**Task description:** Without including any images, please transcribe all the lines below exactly.

Electronic design automation data
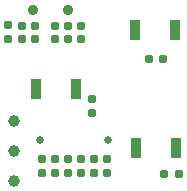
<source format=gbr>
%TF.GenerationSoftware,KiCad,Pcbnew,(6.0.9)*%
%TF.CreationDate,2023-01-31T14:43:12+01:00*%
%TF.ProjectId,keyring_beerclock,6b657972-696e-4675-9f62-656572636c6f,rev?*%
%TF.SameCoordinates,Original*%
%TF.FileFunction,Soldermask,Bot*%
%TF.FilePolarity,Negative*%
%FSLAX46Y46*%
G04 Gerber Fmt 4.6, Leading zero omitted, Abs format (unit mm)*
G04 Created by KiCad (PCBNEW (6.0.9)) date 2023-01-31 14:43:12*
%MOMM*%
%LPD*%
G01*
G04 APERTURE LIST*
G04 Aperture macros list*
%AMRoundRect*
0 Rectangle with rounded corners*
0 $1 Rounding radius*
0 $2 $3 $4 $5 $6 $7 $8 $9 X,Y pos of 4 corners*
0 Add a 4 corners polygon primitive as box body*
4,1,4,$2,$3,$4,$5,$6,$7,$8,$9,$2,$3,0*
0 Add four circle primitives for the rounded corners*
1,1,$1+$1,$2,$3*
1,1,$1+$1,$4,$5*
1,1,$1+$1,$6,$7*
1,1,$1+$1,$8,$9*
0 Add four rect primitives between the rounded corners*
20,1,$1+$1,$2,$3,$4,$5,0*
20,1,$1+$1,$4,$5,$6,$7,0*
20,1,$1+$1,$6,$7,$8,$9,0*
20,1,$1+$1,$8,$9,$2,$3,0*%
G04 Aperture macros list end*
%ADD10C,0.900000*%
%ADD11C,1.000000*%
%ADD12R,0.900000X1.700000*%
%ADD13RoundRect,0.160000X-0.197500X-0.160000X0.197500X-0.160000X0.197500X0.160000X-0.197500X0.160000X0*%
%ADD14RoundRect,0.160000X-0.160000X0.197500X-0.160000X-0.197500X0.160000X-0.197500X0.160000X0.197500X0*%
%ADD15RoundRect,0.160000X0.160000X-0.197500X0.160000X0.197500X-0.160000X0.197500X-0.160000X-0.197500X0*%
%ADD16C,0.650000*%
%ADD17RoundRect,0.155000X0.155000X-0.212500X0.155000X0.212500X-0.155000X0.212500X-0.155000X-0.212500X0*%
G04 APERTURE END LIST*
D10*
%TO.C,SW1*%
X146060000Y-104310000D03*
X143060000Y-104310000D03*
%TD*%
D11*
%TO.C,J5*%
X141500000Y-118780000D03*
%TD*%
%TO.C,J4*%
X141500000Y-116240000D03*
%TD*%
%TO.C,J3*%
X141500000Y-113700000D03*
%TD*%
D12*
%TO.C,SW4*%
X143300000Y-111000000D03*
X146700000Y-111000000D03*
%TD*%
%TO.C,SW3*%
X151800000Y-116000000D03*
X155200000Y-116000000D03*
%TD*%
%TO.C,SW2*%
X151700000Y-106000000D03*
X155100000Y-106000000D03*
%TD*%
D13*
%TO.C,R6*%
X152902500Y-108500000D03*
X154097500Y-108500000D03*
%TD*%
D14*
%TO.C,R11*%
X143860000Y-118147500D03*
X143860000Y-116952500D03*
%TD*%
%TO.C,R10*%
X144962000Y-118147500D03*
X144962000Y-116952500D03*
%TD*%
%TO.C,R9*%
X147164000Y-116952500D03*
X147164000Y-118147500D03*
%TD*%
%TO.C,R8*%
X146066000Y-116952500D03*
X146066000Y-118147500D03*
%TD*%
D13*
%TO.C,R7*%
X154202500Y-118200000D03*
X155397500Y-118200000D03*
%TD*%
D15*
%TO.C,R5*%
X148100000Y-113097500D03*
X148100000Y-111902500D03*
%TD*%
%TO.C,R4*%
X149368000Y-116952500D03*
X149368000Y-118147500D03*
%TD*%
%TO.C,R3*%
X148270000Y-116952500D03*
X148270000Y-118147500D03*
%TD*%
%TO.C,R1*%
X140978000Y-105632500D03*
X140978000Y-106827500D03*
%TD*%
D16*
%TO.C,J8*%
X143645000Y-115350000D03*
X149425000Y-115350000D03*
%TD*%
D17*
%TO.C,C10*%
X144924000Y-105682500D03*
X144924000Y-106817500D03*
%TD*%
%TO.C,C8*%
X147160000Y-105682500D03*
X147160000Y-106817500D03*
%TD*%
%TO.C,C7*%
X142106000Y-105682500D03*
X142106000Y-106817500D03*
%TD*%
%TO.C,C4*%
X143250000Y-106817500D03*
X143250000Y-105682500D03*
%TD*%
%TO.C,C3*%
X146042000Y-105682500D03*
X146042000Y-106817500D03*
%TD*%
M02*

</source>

**Result for this exercise:**
<source format=gbr>
%TF.GenerationSoftware,KiCad,Pcbnew,(6.0.9)*%
%TF.CreationDate,2023-01-31T14:43:12+01:00*%
%TF.ProjectId,keyring_beerclock,6b657972-696e-4675-9f62-656572636c6f,rev?*%
%TF.SameCoordinates,Original*%
%TF.FileFunction,Soldermask,Bot*%
%TF.FilePolarity,Negative*%
%FSLAX46Y46*%
G04 Gerber Fmt 4.6, Leading zero omitted, Abs format (unit mm)*
G04 Created by KiCad (PCBNEW (6.0.9)) date 2023-01-31 14:43:12*
%MOMM*%
%LPD*%
G01*
G04 APERTURE LIST*
G04 Aperture macros list*
%AMRoundRect*
0 Rectangle with rounded corners*
0 $1 Rounding radius*
0 $2 $3 $4 $5 $6 $7 $8 $9 X,Y pos of 4 corners*
0 Add a 4 corners polygon primitive as box body*
4,1,4,$2,$3,$4,$5,$6,$7,$8,$9,$2,$3,0*
0 Add four circle primitives for the rounded corners*
1,1,$1+$1,$2,$3*
1,1,$1+$1,$4,$5*
1,1,$1+$1,$6,$7*
1,1,$1+$1,$8,$9*
0 Add four rect primitives between the rounded corners*
20,1,$1+$1,$2,$3,$4,$5,0*
20,1,$1+$1,$4,$5,$6,$7,0*
20,1,$1+$1,$6,$7,$8,$9,0*
20,1,$1+$1,$8,$9,$2,$3,0*%
G04 Aperture macros list end*
%ADD10C,0.900000*%
%ADD11C,1.000000*%
%ADD12R,0.900000X1.700000*%
%ADD13RoundRect,0.160000X-0.197500X-0.160000X0.197500X-0.160000X0.197500X0.160000X-0.197500X0.160000X0*%
%ADD14RoundRect,0.160000X-0.160000X0.197500X-0.160000X-0.197500X0.160000X-0.197500X0.160000X0.197500X0*%
%ADD15RoundRect,0.160000X0.160000X-0.197500X0.160000X0.197500X-0.160000X0.197500X-0.160000X-0.197500X0*%
%ADD16C,0.650000*%
%ADD17RoundRect,0.155000X0.155000X-0.212500X0.155000X0.212500X-0.155000X0.212500X-0.155000X-0.212500X0*%
G04 APERTURE END LIST*
D10*
%TO.C,SW1*%
X146060000Y-104310000D03*
X143060000Y-104310000D03*
%TD*%
D11*
%TO.C,J5*%
X141500000Y-118780000D03*
%TD*%
%TO.C,J4*%
X141500000Y-116240000D03*
%TD*%
%TO.C,J3*%
X141500000Y-113700000D03*
%TD*%
D12*
%TO.C,SW4*%
X143300000Y-111000000D03*
X146700000Y-111000000D03*
%TD*%
%TO.C,SW3*%
X151800000Y-116000000D03*
X155200000Y-116000000D03*
%TD*%
%TO.C,SW2*%
X151700000Y-106000000D03*
X155100000Y-106000000D03*
%TD*%
D13*
%TO.C,R6*%
X152902500Y-108500000D03*
X154097500Y-108500000D03*
%TD*%
D14*
%TO.C,R11*%
X143860000Y-118147500D03*
X143860000Y-116952500D03*
%TD*%
%TO.C,R10*%
X144962000Y-118147500D03*
X144962000Y-116952500D03*
%TD*%
%TO.C,R9*%
X147164000Y-116952500D03*
X147164000Y-118147500D03*
%TD*%
%TO.C,R8*%
X146066000Y-116952500D03*
X146066000Y-118147500D03*
%TD*%
D13*
%TO.C,R7*%
X154202500Y-118200000D03*
X155397500Y-118200000D03*
%TD*%
D15*
%TO.C,R5*%
X148100000Y-113097500D03*
X148100000Y-111902500D03*
%TD*%
%TO.C,R4*%
X149368000Y-116952500D03*
X149368000Y-118147500D03*
%TD*%
%TO.C,R3*%
X148270000Y-116952500D03*
X148270000Y-118147500D03*
%TD*%
%TO.C,R1*%
X140978000Y-105632500D03*
X140978000Y-106827500D03*
%TD*%
D16*
%TO.C,J8*%
X143645000Y-115350000D03*
X149425000Y-115350000D03*
%TD*%
D17*
%TO.C,C10*%
X144924000Y-105682500D03*
X144924000Y-106817500D03*
%TD*%
%TO.C,C8*%
X147160000Y-105682500D03*
X147160000Y-106817500D03*
%TD*%
%TO.C,C7*%
X142106000Y-105682500D03*
X142106000Y-106817500D03*
%TD*%
%TO.C,C4*%
X143250000Y-106817500D03*
X143250000Y-105682500D03*
%TD*%
%TO.C,C3*%
X146042000Y-105682500D03*
X146042000Y-106817500D03*
%TD*%
M02*

</source>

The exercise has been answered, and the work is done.